The transition had already happened. The formality was easy: the night after I got home, I cleaned out my locker at the club. Why waste my time dealing with drunk assholes? I could have fun with a variety of interesting men who were willing to pay me well for my time and attention. Instead of constant, crushing rejection, I got treated like a princess. There was no choice to be made, no agonizing decision.
The only difficult part of the transition was telling my mother. Since I showed my face in my ad and I was going to be working in Dallas, I knew I needed to tell her before someone else did. This is a whole other lesson in and of itself, though. Suffice to say, I told her before my Dallas ad went up, right after that weekend. It was hard. But I’m still her daughter.
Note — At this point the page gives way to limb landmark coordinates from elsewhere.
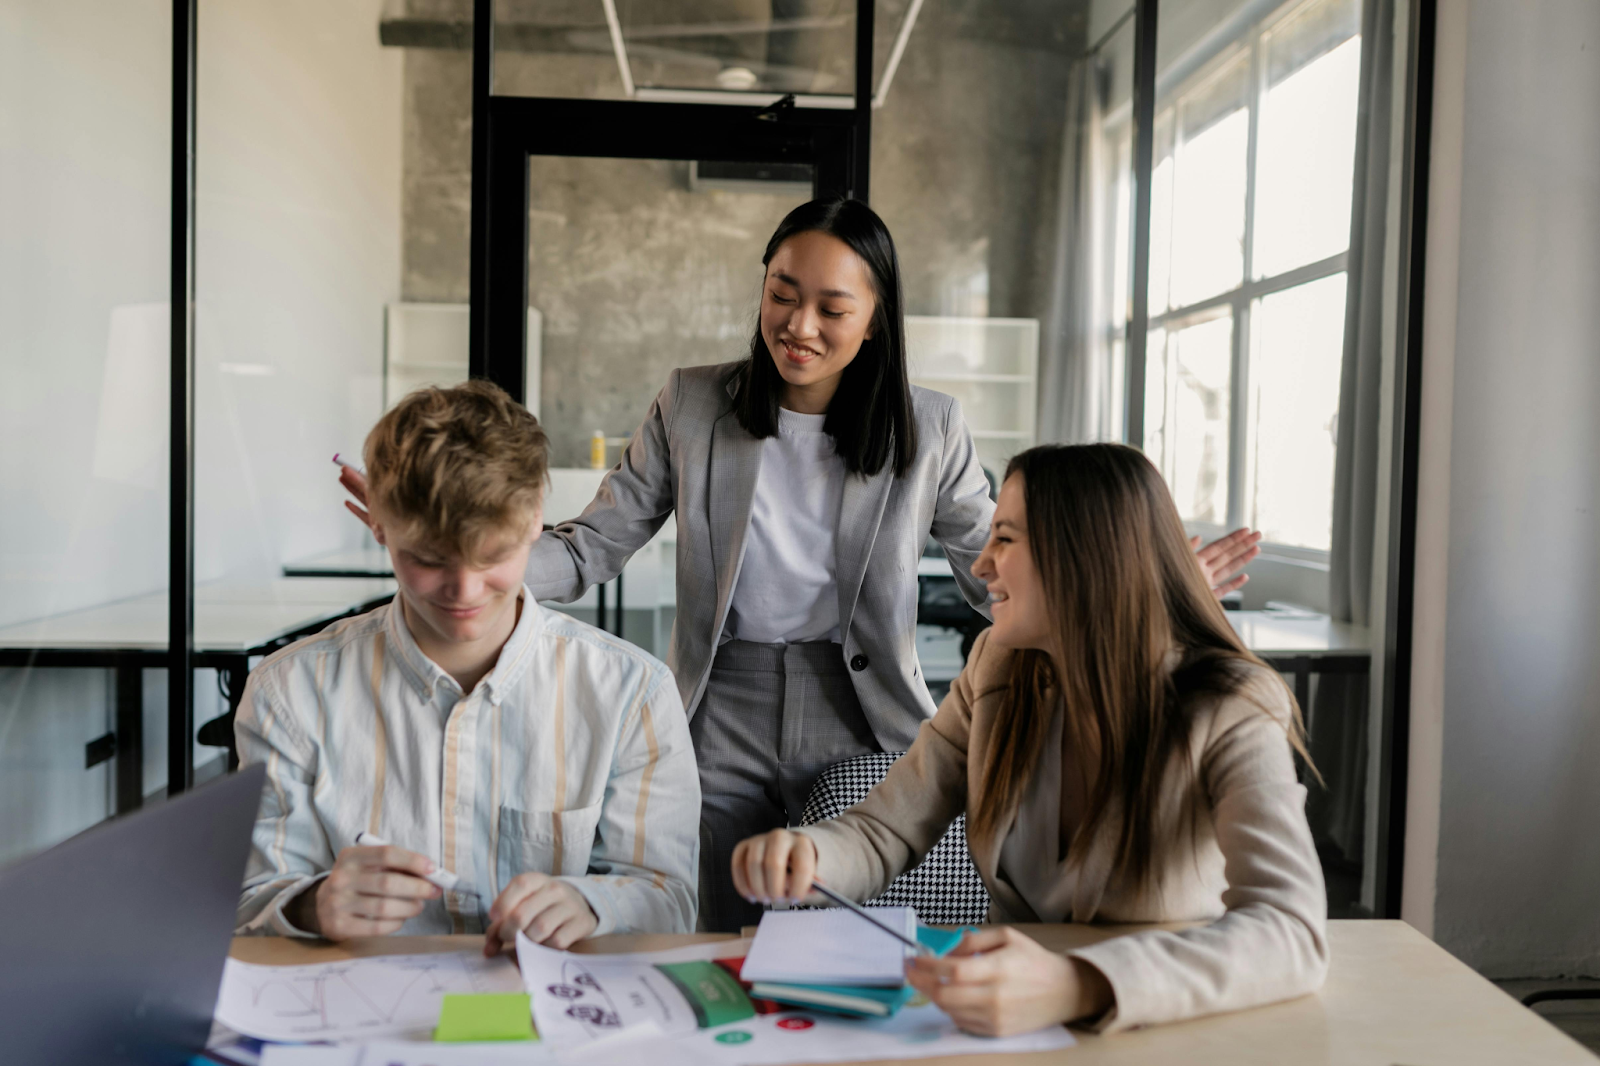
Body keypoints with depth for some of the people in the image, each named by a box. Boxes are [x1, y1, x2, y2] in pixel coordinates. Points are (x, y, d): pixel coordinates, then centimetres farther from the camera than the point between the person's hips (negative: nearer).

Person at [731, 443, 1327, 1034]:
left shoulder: (1232, 712, -16)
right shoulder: (998, 671, -1)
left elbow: (1292, 931, -30)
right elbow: (881, 835, 1)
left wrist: (1076, 988, -44)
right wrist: (803, 857, -22)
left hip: (1172, 1035, -2)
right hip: (1017, 1030, 2)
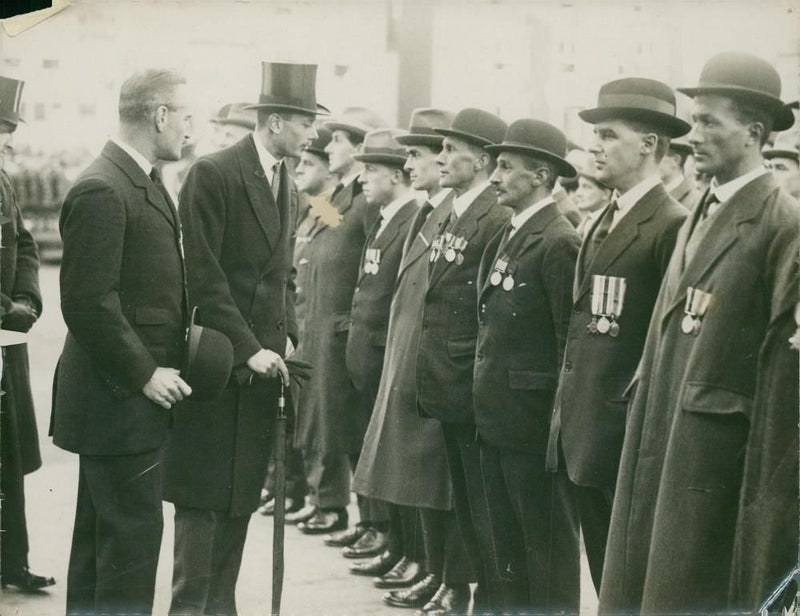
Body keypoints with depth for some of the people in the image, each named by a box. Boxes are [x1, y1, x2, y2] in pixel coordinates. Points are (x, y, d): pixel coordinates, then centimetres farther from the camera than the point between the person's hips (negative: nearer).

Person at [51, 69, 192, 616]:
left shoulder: (145, 183, 14)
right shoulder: (101, 191, -18)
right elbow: (88, 302, -22)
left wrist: (158, 369, 13)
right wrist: (144, 375, -18)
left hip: (130, 397, 10)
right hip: (120, 402, -10)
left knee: (101, 535, 17)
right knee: (133, 530, -5)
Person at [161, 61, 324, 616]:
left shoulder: (288, 186, 15)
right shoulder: (213, 174, -10)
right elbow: (204, 276, -15)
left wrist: (287, 337, 7)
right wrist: (247, 348, -18)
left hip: (263, 359, 7)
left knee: (243, 496, 8)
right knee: (203, 494, -3)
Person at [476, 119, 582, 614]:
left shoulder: (559, 243, -15)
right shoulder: (507, 236, 13)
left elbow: (572, 341, -16)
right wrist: (486, 399, 15)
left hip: (534, 421, -9)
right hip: (498, 419, 9)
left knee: (549, 547, 2)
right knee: (509, 548, 17)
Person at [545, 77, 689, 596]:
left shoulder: (672, 226, -13)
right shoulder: (604, 223, 15)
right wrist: (568, 410, 14)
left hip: (630, 437, -8)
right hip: (586, 432, 8)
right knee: (605, 574, 15)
I should’ve planned better and made sure I had enough to cover expenses — for the trial-run and regular living expenses. Putting myself in a desperate situation could’ve been real trouble if I hadn’t been successful or couldn’t handle the work.
Don’t do things last minute. Planning ahead for something new helps keep problems to a minimum. Expect surprises, though.
Wear actual clothing. Keep the room on the cool side.
These first few times were for learning. It took time for me to figure out what did and did not work for me. Experience gave me my “style,” though I was learning up to the day I retired.
I put my hotel information on my cell phone voicemail because I was afraid of missing calls. Stupid move. There could’ve been worse consequences than simply having to take the phone off the hook due to constant ringing.
It’s good to have a friend. Especially if she’s nearby. We toured together a couple more times until she moved out of the area.
She and I are two different people. We each run our business in the way that suits us best.
Don’t believe promises men make, but enjoy them anyway. Wild promises are a compliment.
If I wasn’t sure about escort work, I could’ve asked for no reviews and not shown my face in my photos. I don’t regret that I didn’t do that, but I might if I had decided escort work was not for me.
Escort work is not difficult for an intelligent girl who is a good conversationalist. One-hour minimums are a good place to start, the time will fly by. Soon, a single hour will feel constraining.
Being comfortable with entertaining men (from stripping), made transitioning to escort work very easy – but then, escort work was right for me and stripping wasn’t.